The show featured a wide variety of artwork and honored creativity as well as proficiency. Sarah Rose, who experimented with a unique photographic process, won the Wilmette Arts Guild Senior Scholarship. At this point, she hopes to use the scholarship to attend the School of the Art Institute of Chicago.
Rose won the Scholarship with her artwork “Church Window.” She used a photographic process known as cyanotype and imprinted a pattern of a stained-glass window onto photography paper, hence the name “Church Window.” By placing beads at different spots on the paper during exposure, Rose explained, the exposed areas of the paper left the design. The final product resulted in a two-dimensional cyanotype of the beaded design.
“’Church Window’ was made in memory of a Hawaiian Church destroyed in 2006,” said Rose. The senior has been taking photography classes since seventh grade, and so she took more creative liberties in this project.
After researching the church, she also researched alternative photographic processes in order to best portray “Church Window.” Rose then used New Trier’s darkroom to experiment with unique techniques.

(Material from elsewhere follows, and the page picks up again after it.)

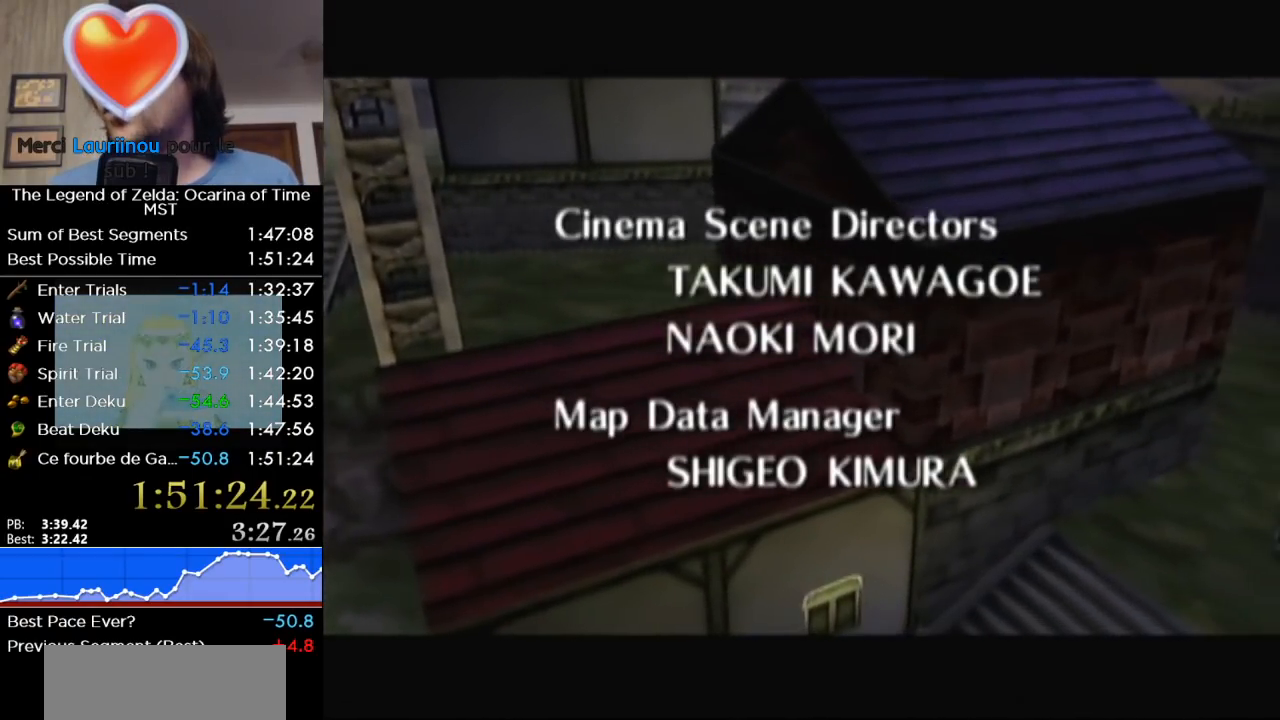
{"buttons": [], "right_stick": "center", "events": [[217, "B", "down"], [383, "B", "up"]]}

She decided to create a cyanotype, which is a photograph that is developed with a distinct blue tint. “Church Window” is similar to a photogram, except she coated watercolor paper in light sensitive chemicals rather than using photo print paper.
Rose commented, “I like to be as hands on as possible, because that adds more of my personal touch and allows me to be even more immersed in my work.”
Making a Cyanotype requires most of the work to be completed in a darkroom. Even though Rose never used a camera, the cyanotype was still developed similarly to camera film. In both cases, unwanted light ruins the art, and they are developed through chemical processes.
However, cyanotype has a complicated development process that can produce more abstract photography, and Rose took advantage of it to best capture her vision for “Church Window.”
“I mixed two chemicals and coated different kinds of paper to test the results,” said Rose, who used water color paper for her cyanotype.
“My process can take a long time, but at the end of making a successful print, I have taken a worthwhile journey.”